▶ [Instructions to follow]: Rewrite the lines from the one containing "What is the sum of all Global Rank values?" through the last line, replacing "pie" with "whole" and leaving everything else unchanged. Leave the pictures out of your answer.

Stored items
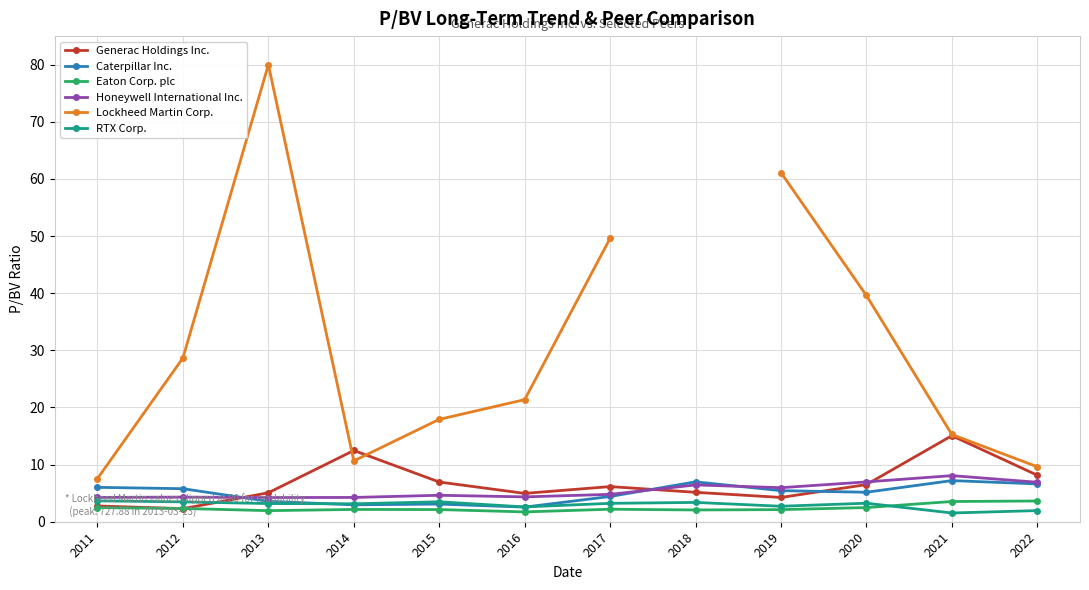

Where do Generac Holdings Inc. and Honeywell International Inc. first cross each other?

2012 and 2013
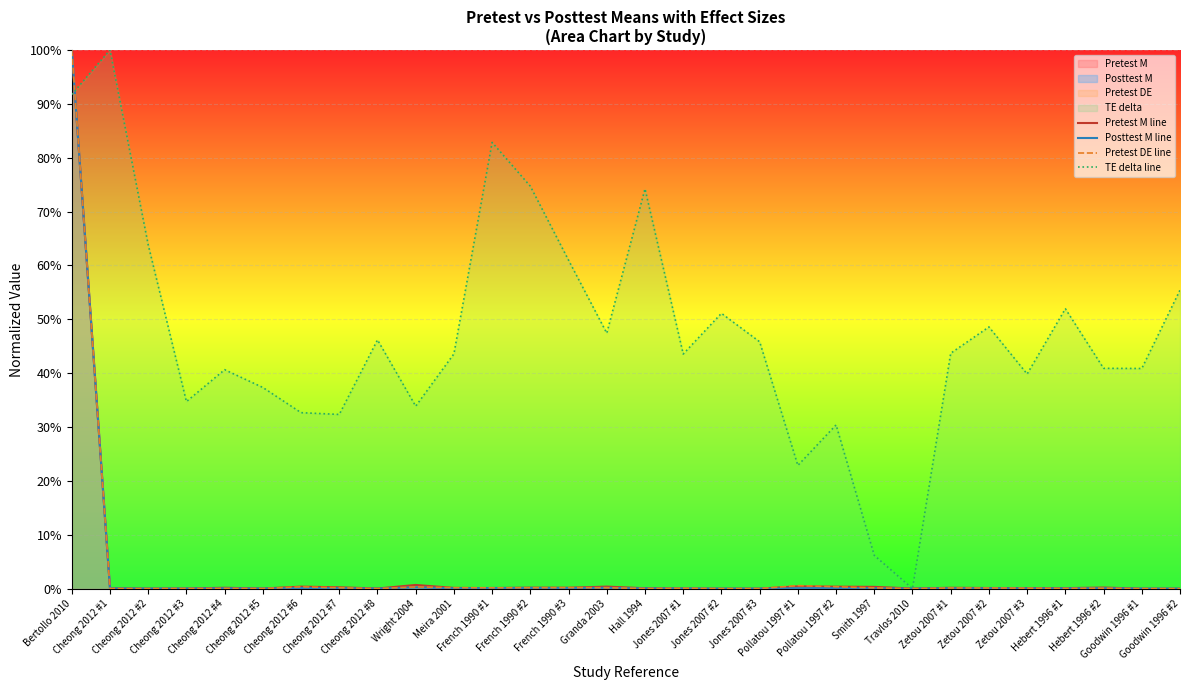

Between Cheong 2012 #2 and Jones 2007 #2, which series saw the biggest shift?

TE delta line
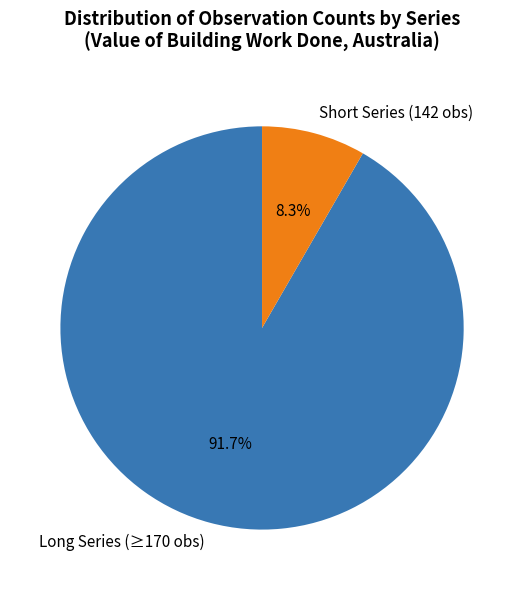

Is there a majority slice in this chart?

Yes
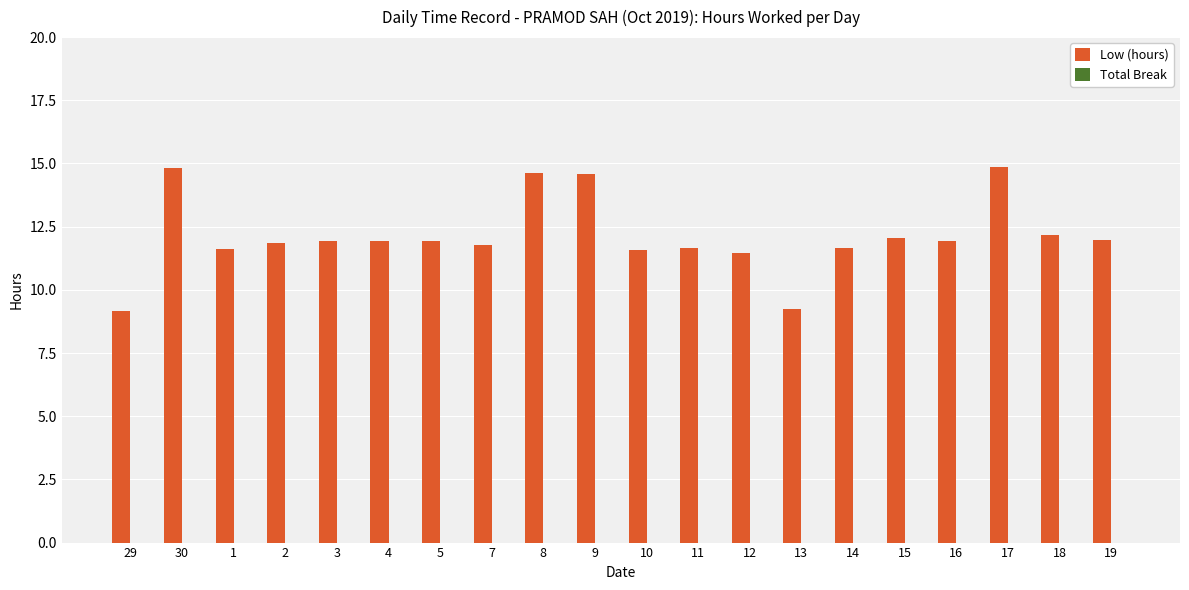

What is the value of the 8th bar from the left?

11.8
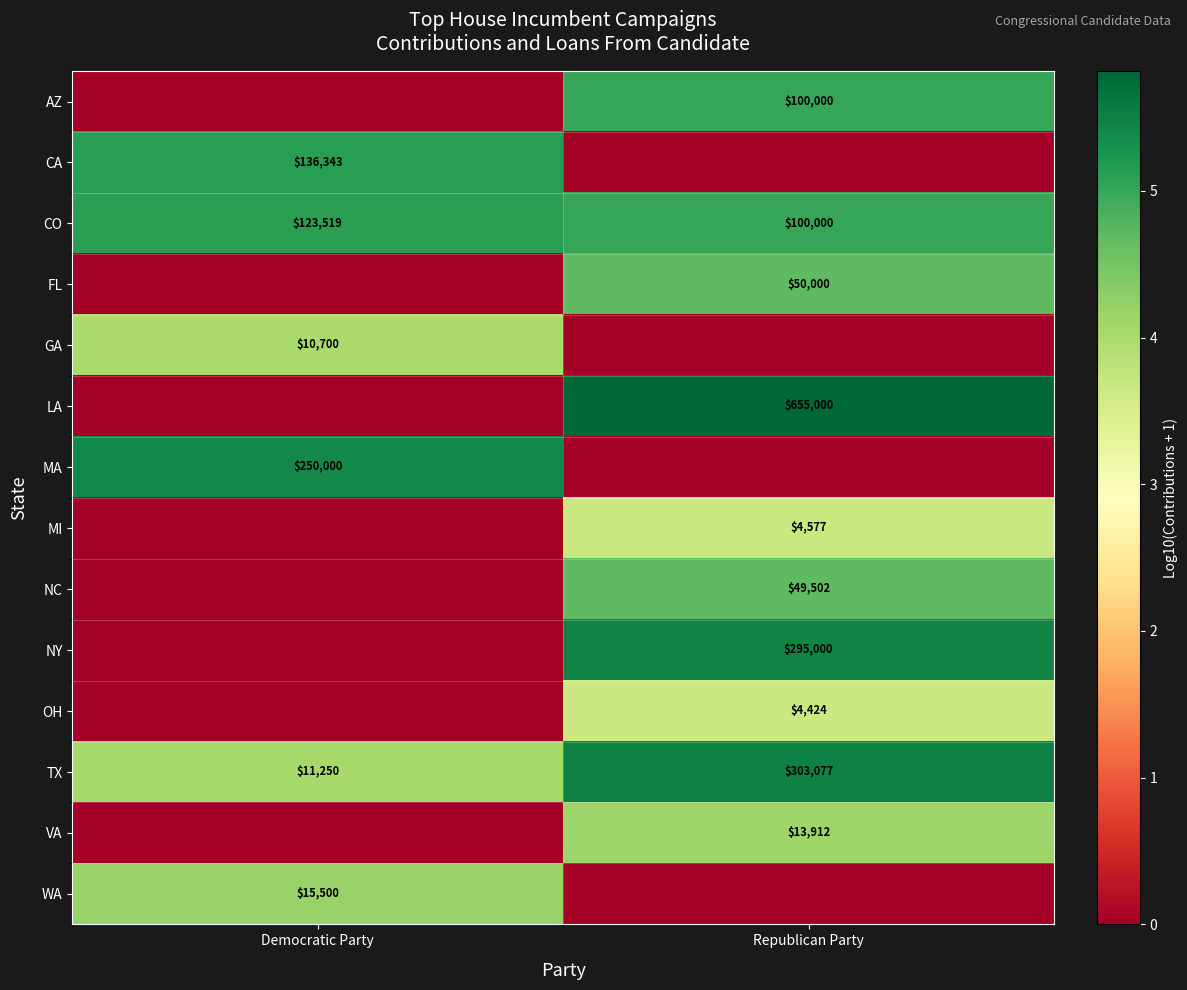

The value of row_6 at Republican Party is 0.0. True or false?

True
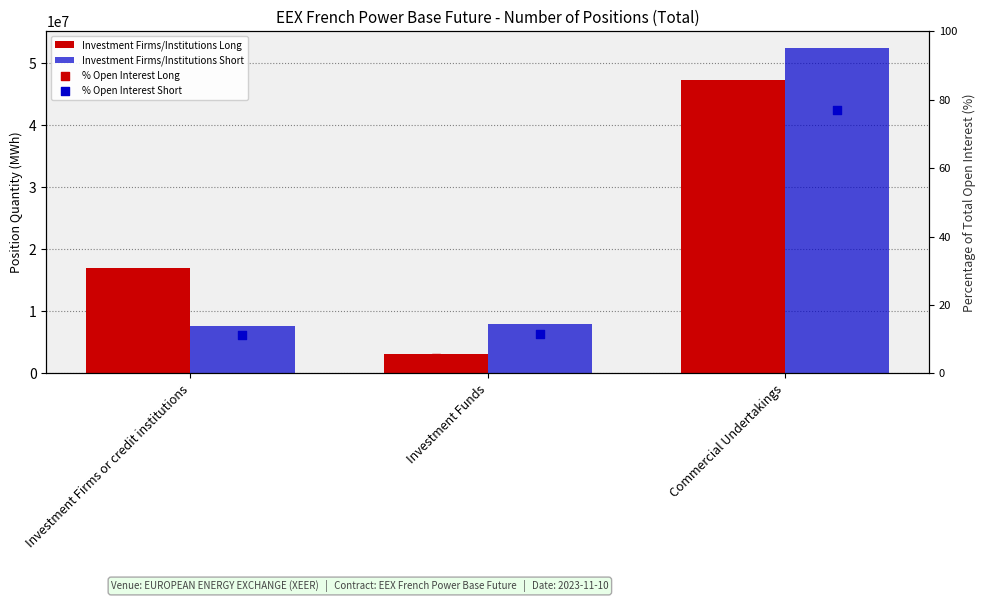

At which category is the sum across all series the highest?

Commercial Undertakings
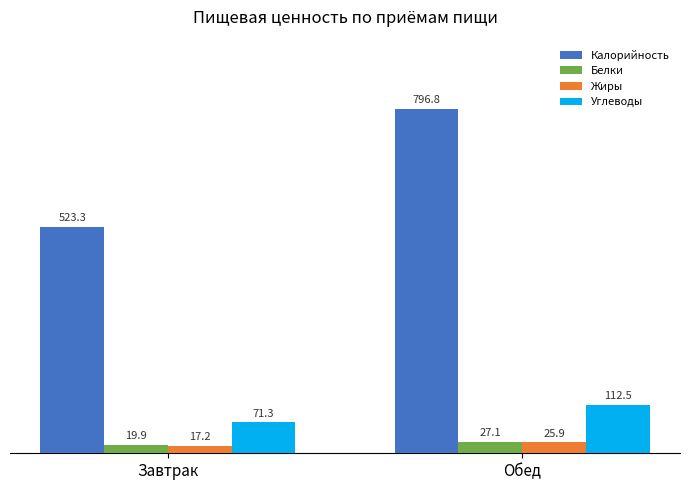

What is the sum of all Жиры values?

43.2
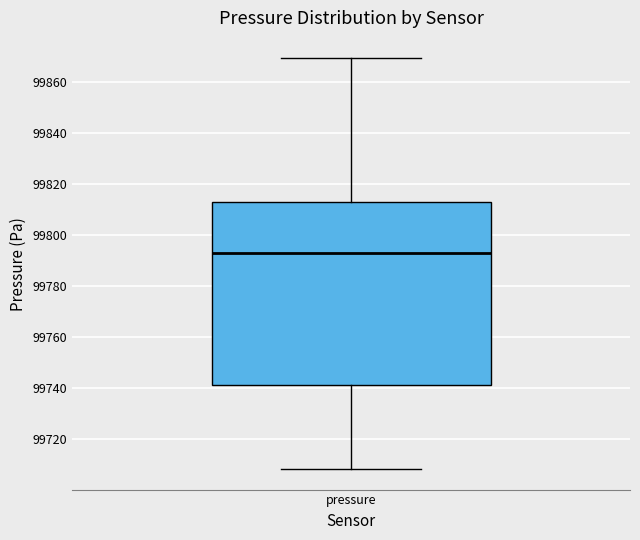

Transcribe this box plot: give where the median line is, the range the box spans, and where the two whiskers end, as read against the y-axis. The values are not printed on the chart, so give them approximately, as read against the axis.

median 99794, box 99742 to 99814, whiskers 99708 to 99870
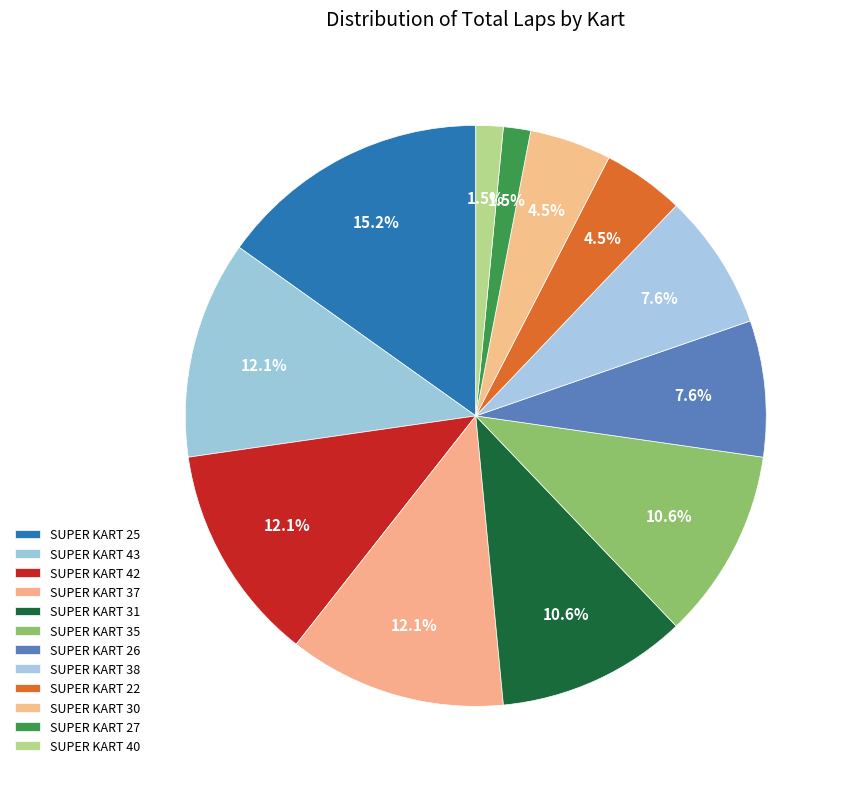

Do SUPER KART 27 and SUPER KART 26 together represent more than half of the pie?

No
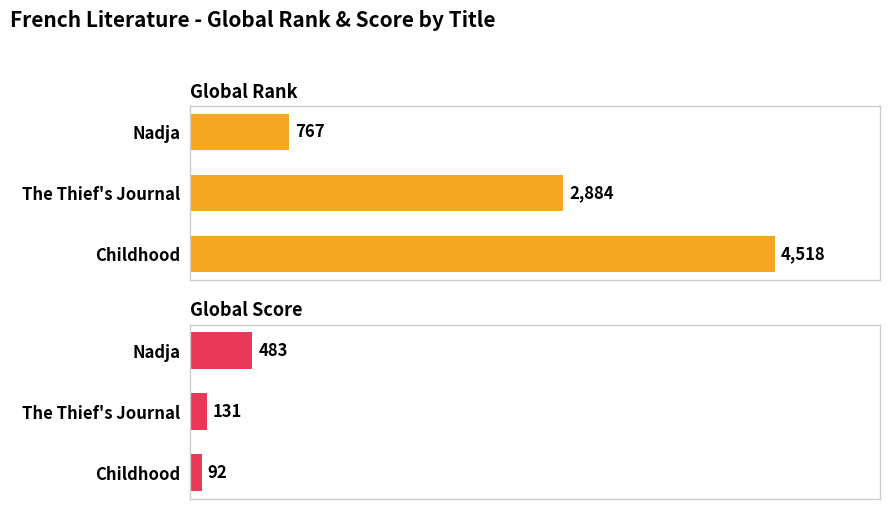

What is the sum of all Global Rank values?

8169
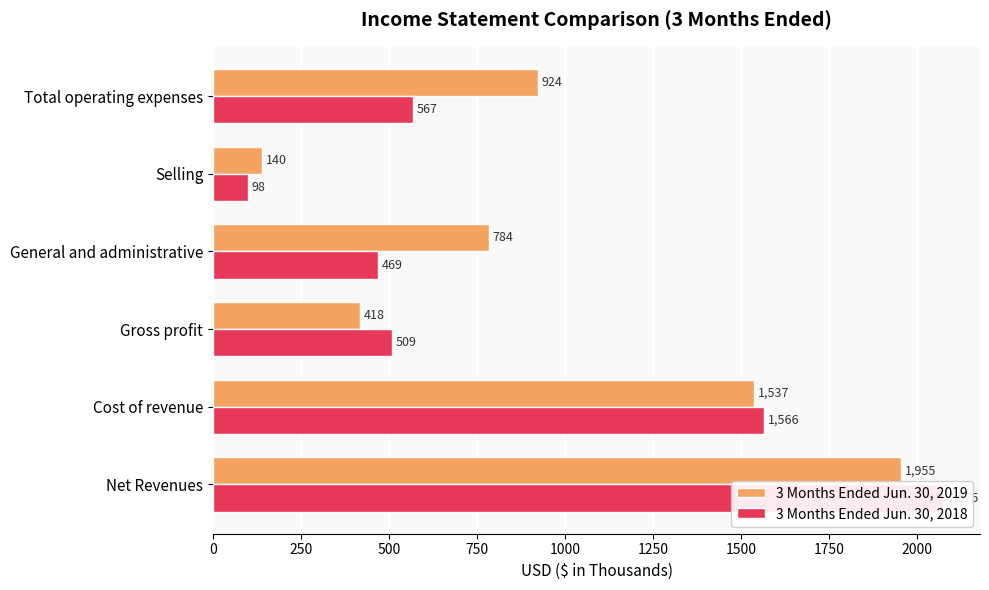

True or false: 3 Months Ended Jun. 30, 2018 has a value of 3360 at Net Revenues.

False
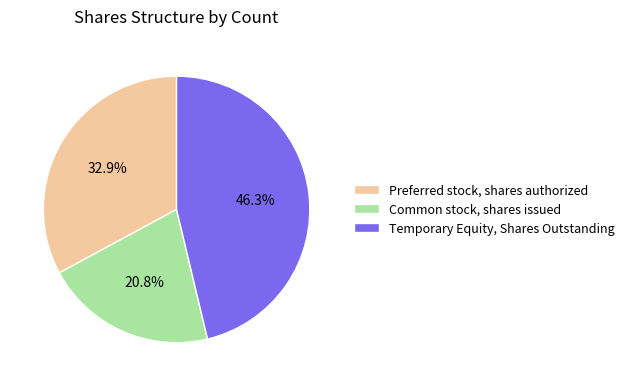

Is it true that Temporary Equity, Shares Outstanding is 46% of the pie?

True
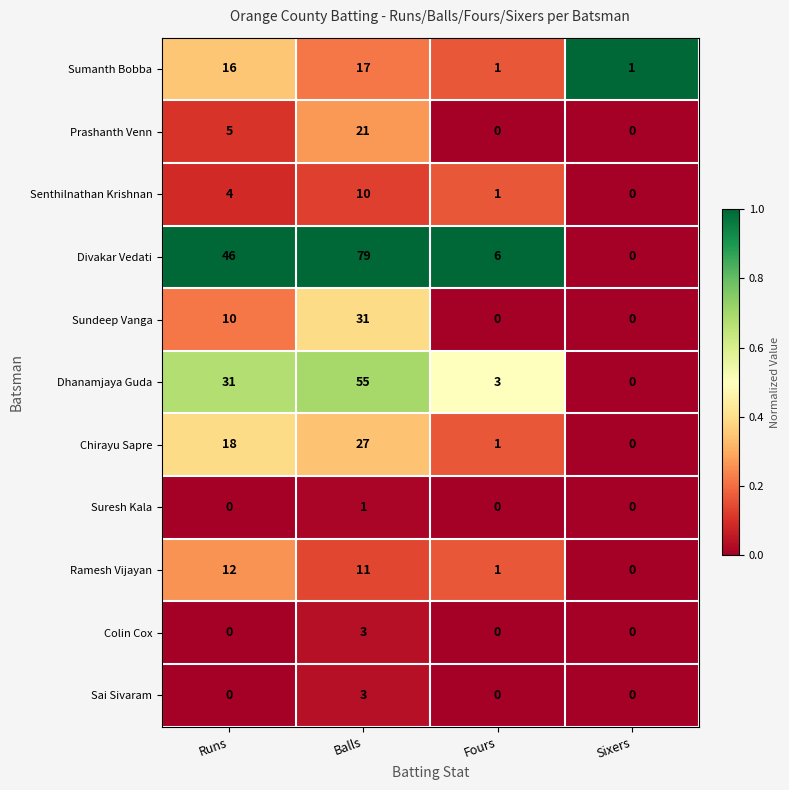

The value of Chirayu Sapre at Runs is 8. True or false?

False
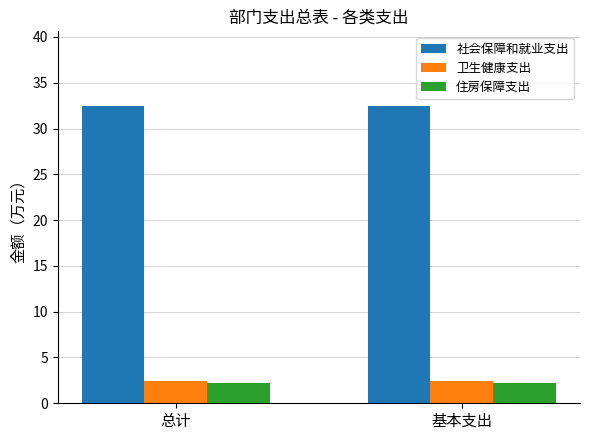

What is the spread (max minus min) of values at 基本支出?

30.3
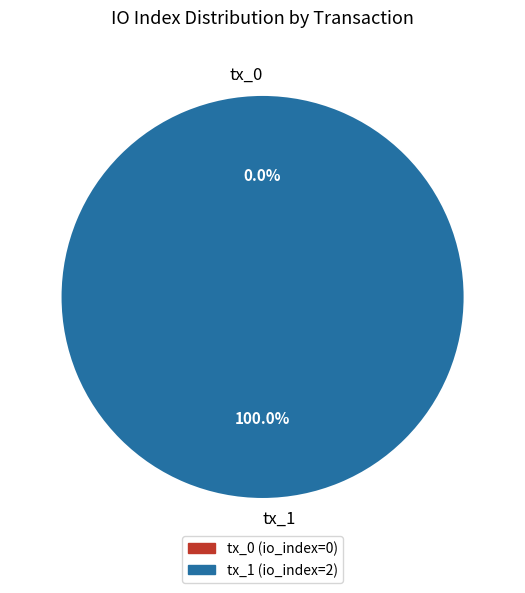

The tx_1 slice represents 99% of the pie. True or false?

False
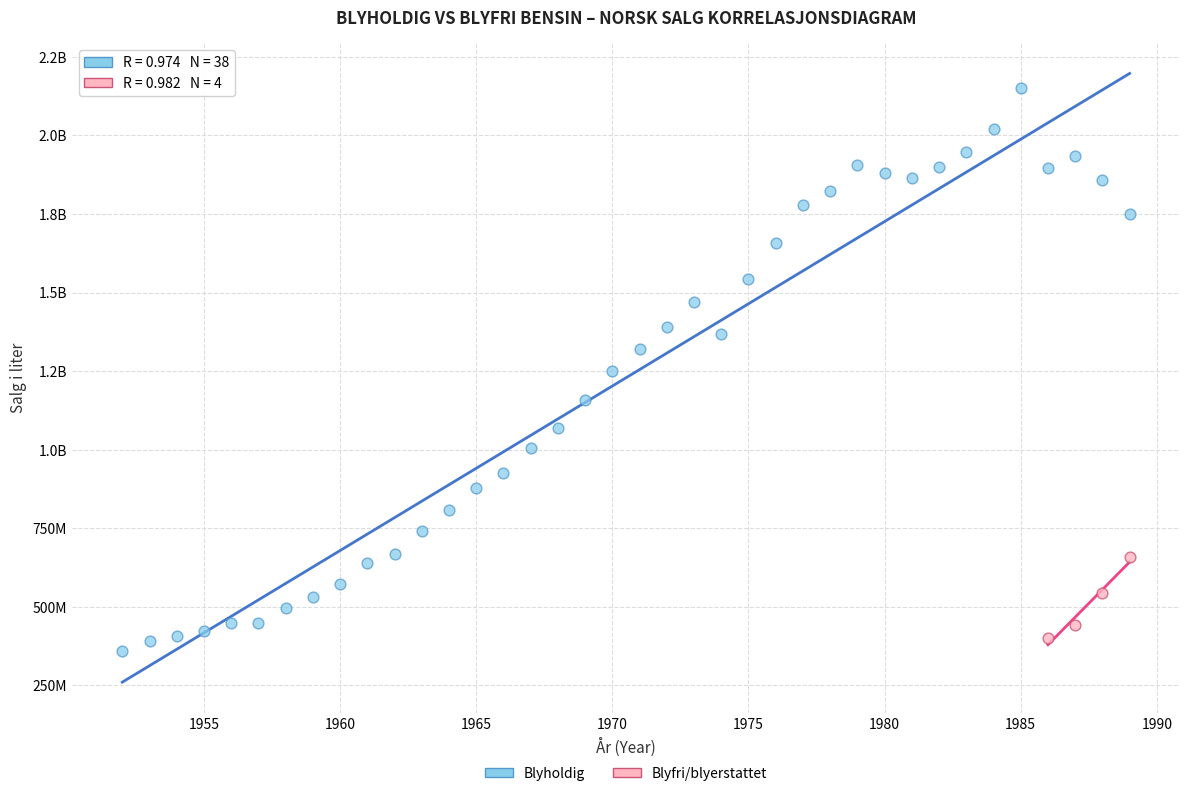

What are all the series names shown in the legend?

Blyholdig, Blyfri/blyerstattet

▶ [Response box]:
What is the sum of all Global Rank values?

8169

True or false: 3 Months Ended Jun. 30, 2018 has a value of 3360 at Net Revenues.

False

Is it true that Temporary Equity, Shares Outstanding is 46% of the whole?

True

The value of Chirayu Sapre at Runs is 8. True or false?

False

What is the spread (max minus min) of values at 基本支出?

30.3

The tx_1 slice represents 99% of the whole. True or false?

False

What are all the series names shown in the legend?

Blyholdig, Blyfri/blyerstattet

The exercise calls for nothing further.